Anyone still bothering? I gave up didn't finish last season
I get the inconsistencies with the show, but I see it for what it is. It's not a super high budgeted series so I'll take the good with the bad. Buuuuuuuuuut, there is a serious decline in the content by season.

Season 1 9/10
Season 2 9/10
Season 3 7/10
Season 4 6/10
Season 5 4/10
Season 6 7/10 (only due to Crisis) without I'd give 2/10
Season 7 6/10 Barely

The biggest gripe for mine is the lazy writing. It's terrible

Barry is constantly stupid, he falls over and just sits there. Surely the writers could do better than that. The general plot of every single episode goes like this: Team Flash discover villain, identify a weakness, or build a device. Barry shows his hubris and goes into the battle with arrogance, and gets owned, and then have to go back to the drawing board and find a clever way of taking down the villain. This started in Season 1 when Barry learned to use the lightning bolt.

In the most recent episode, Barry was to go back into the past yet again, and of course the meta commentary ensued, but the writers developed this clever little idea of creating a time bubble to avoid changing the past which made zero sense.

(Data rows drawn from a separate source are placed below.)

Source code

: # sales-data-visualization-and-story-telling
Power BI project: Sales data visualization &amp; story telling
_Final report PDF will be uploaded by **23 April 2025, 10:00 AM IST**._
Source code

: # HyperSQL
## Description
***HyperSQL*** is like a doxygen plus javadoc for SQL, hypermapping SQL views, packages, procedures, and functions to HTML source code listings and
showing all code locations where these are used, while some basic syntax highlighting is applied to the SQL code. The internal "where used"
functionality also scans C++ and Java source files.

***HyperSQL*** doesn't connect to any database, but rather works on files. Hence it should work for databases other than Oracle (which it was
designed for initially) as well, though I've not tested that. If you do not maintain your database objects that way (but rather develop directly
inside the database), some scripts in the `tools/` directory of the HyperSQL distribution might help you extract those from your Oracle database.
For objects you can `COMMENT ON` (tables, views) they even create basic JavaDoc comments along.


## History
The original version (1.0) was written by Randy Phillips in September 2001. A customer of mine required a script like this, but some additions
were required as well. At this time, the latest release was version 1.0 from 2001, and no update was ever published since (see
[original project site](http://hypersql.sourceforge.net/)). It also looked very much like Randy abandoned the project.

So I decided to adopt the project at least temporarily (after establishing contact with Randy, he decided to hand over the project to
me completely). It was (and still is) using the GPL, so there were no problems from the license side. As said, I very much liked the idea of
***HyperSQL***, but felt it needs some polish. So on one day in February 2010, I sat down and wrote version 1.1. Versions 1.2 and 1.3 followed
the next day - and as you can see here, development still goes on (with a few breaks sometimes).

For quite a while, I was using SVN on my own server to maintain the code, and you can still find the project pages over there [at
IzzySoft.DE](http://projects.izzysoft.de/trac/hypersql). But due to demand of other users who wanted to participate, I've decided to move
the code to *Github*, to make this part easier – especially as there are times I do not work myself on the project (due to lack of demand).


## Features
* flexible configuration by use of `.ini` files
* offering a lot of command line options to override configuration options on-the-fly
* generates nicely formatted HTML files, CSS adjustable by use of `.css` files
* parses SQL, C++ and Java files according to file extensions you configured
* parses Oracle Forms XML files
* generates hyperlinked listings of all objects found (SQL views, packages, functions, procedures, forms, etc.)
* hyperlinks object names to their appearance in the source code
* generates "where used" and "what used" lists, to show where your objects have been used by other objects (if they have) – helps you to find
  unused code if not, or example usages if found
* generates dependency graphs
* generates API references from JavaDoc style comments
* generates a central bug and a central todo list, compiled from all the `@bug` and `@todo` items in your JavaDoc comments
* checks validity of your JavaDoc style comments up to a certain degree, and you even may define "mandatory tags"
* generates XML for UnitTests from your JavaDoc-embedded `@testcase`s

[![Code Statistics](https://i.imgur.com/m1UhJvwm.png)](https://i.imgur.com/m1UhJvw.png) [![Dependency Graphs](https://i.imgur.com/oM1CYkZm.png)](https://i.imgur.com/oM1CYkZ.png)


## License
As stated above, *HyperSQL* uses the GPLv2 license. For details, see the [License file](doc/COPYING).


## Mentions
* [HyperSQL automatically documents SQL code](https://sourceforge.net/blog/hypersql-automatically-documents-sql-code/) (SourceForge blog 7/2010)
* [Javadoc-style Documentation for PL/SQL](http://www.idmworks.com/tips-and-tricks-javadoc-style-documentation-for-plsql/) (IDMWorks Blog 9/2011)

They're constantly bringing in s**t actors/actresses, and then they kill of one of the best ones in Abracadabra.
Brandon McKnight is about the only decent actor they've brought in.
 
The Trial of Killer Frost was just absolute ludicrous cringe. We get a judge showing blatant favouritism, a lawyer examining their own husband, dramatic conversations where Danielle Panabaker is attempting to act against itself, apparently there's no right of appeal from what is at most a district court, Killer Frost apparently being some kind of martyr for metahumans, someone who is not a prosecutor standing up and yelling things in what is surely contempt of court or something?

Then, in the other plot line, we get the incredibly obvious reveal that Speed Force Mommy is evil. Complete with the utter cringe ''You may be his lightning rod, but I'm his lightning.'' A line my brother had predicted in advance as something too stupid for them to actually say.

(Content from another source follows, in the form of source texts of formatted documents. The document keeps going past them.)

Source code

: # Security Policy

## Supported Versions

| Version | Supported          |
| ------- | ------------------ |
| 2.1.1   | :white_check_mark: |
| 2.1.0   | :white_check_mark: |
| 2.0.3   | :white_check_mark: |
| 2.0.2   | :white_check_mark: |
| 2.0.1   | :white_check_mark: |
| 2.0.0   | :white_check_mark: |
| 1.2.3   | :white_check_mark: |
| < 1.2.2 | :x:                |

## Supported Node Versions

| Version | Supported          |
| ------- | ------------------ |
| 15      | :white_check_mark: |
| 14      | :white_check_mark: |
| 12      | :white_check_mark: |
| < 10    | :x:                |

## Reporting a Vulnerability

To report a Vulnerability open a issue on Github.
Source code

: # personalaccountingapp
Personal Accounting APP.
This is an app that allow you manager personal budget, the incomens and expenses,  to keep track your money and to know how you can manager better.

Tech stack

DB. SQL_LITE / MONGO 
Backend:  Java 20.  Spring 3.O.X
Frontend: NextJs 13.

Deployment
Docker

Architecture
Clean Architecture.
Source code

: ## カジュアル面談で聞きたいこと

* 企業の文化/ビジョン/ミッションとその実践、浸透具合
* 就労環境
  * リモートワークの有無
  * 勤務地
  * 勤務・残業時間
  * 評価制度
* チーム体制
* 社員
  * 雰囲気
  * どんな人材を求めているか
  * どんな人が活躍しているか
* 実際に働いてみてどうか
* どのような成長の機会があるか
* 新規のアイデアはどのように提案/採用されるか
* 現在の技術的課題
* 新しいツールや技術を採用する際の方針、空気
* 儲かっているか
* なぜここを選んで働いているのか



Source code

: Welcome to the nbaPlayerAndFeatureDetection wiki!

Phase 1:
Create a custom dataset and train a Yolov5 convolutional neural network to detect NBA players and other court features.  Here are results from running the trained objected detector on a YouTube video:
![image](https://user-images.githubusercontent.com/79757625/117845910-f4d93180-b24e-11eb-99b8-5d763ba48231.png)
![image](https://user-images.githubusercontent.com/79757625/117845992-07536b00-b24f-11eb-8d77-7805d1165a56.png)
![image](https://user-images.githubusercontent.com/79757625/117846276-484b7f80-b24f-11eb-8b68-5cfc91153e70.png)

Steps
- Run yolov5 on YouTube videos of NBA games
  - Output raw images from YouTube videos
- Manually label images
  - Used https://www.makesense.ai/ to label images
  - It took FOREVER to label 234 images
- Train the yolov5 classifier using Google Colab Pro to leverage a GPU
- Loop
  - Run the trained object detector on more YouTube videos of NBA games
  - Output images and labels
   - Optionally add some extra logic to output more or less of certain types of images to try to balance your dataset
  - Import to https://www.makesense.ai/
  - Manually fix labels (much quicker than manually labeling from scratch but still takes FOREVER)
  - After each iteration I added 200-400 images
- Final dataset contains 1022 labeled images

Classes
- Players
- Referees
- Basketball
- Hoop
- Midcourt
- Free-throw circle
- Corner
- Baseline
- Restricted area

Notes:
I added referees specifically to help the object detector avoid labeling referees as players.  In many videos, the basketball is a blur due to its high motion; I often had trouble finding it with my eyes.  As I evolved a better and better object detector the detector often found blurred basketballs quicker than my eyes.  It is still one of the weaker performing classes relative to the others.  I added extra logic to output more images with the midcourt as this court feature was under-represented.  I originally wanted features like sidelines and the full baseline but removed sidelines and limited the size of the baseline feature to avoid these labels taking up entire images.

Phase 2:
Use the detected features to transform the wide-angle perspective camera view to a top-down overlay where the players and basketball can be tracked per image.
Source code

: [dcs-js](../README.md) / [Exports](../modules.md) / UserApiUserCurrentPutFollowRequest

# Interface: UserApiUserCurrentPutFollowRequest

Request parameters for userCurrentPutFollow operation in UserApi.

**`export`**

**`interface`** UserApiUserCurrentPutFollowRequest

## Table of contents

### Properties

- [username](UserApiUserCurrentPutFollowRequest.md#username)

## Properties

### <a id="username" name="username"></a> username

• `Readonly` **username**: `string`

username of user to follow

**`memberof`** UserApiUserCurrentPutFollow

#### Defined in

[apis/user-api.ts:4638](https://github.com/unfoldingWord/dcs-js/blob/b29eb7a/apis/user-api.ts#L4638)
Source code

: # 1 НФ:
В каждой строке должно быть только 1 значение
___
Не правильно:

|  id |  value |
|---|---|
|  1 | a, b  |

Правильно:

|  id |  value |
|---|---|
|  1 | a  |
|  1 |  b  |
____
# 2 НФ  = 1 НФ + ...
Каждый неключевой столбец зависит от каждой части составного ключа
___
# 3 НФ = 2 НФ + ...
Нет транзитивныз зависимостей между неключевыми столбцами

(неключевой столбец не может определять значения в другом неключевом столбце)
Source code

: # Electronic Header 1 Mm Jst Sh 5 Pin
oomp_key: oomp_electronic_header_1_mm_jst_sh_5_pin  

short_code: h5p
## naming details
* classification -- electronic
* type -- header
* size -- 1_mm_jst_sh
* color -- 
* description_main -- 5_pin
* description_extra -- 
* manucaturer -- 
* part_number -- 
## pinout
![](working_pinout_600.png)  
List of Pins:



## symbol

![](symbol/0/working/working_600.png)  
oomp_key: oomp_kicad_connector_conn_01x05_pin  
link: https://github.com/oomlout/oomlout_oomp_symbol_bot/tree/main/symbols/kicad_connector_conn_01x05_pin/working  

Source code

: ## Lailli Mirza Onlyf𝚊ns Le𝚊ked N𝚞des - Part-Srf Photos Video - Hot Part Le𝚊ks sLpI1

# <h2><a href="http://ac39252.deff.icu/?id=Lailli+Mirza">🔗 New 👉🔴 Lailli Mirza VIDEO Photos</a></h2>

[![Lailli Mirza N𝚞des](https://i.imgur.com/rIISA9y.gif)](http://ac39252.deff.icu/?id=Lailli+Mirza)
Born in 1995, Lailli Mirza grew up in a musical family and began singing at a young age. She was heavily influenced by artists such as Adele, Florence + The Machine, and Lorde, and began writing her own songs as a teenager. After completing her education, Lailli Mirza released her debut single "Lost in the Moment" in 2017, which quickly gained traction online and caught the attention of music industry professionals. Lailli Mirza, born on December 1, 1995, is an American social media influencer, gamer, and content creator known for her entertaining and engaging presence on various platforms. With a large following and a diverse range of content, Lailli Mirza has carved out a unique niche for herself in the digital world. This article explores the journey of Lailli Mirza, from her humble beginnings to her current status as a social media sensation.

In general, the profusion of secondary characters who just... hang around really drags the show down. Allegra. Cecile. Does Kamilla still exist? Chester hasn't quite been around long enough to be tiresome yet, but I'm sure we'll get there. Why can't they go to live in Offscreen Land with Malfoy and (I guess?) Ralph?

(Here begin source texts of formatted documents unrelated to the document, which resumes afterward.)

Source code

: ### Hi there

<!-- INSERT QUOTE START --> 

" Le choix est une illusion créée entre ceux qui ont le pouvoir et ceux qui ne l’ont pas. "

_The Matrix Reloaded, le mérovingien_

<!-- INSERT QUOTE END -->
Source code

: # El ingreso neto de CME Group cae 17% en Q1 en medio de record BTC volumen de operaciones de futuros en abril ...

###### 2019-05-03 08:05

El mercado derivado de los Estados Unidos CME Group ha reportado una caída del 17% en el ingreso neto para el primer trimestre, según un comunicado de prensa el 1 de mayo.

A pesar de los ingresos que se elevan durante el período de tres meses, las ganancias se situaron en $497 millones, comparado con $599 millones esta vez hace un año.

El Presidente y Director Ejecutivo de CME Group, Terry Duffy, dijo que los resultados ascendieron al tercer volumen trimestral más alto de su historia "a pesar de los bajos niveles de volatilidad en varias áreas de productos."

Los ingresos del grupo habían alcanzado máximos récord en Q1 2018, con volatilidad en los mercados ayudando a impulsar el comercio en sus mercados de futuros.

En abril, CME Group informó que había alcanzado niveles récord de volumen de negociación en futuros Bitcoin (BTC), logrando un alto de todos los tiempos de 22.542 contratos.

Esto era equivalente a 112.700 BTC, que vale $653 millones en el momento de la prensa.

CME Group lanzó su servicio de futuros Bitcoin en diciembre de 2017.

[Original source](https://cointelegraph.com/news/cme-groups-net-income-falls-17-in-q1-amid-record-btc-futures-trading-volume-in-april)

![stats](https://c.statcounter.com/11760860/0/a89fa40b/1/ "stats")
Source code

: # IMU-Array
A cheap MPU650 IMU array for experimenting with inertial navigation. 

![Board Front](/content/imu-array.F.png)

This combined with Barry's constant stupidity, tendency to forget about powers that would seemingly be very useful, and ability to lose fights that he logically should be able to win in half a second.

Have great fun shouting at the TV about the show's deficiencies, though.
 
Those first few seasons of the flash were enjoyable, enjoyed especially in season 1 each episode would end with a intriguing spoiler for the future.
Yeah, my thoughts exactly. And before they decided not to kill Iris.
If only they could have kept that quality. Or ended after season 3
FTFY
 
"we are the flash" was S4. It really wasn't
They could have made a superb 3 season series with about 12-14 episodes each season.

The problem was they just pad filled seasons out and added too many filler episodes, not to mention idiotic story lines.